Clean, drinkable water, a resource Maine has in abundance, may soon become more valuable than fish and wood combined. But without adequate state oversight, that resource will be tapped and sold around the world, leaving residents of small towns to fight among themselves over whether the subsidies they get are enough.
This summer, residents of Kennebunk, Kennebunkport, Wells and other small towns in York County have gone to battle with Nestle Waters, the parent company of Poland Spring, over its plan to extract and export water from the regional aquifer. To date, there is no apparent winner. The Kennebunk, Kennebunkport and Wells Water District, which was negotiating with Nestle, has tabled indefinitely a proposed agreement.
The extraction of water for sale elsewhere seems like a good deal for Maine. There are no smokestack emissions, and most studies of the aquifer suggest it contains more water than needed by users in the towns.
But opponents, who have turned out in the hundreds for noisy protests at water district board meetings, say the pollution is there, it’s just not obvious.
Maude Barlow, a Canadian activist and author of “Blue Covenant: The Global Water Crisis and the Fight for the Right to Water,” spoke earlier this summer at York County Community College. An opponent of the “privatization of water,” she said the bottled water business may seem clean and green but the 50 billion gallons of water bottled and sold each year creates 400 billion plastic containers, a petroleum-reliant product.
Of companies that sell bottled water, Ms. Barlow said: “They’re water hunters. They don’t care about your community.” As demand in emerging industrial nations such as China and India grows, they become more urgent in their pursuit of the resource, she said.
The rhetoric among opponents is probably over the top. State geologists say Maine has plenty of water, and it makes sense to consider selling what is not being used locally.

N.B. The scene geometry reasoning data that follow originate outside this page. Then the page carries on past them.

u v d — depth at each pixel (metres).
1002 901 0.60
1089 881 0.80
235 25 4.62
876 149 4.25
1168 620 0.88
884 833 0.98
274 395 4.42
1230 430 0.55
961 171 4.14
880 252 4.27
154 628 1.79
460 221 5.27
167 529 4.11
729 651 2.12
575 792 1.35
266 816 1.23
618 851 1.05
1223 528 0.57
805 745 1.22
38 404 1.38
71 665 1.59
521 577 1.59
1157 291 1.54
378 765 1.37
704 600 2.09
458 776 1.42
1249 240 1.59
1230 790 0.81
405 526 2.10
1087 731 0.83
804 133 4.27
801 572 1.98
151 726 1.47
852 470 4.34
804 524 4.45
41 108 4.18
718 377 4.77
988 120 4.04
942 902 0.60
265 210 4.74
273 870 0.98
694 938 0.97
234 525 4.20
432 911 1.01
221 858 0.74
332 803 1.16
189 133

But residents of these small towns are right to be wary of corporate promises and assurances. The agreements call for long-term extraction; if local wells dry up or contaminants leach into the aquifer, towns may have little leverage. The people are represented in these negotiations by water districts, which are quasi-municipal entities whose members are usually appointed by elected town officials. The water district members do not answer to residents, or, often, to town officials.
This is where state government should intervene and raise the bar in reviewing such deals. With a broader and longer-term perspective, the state can better find out whether water sales are a good deal.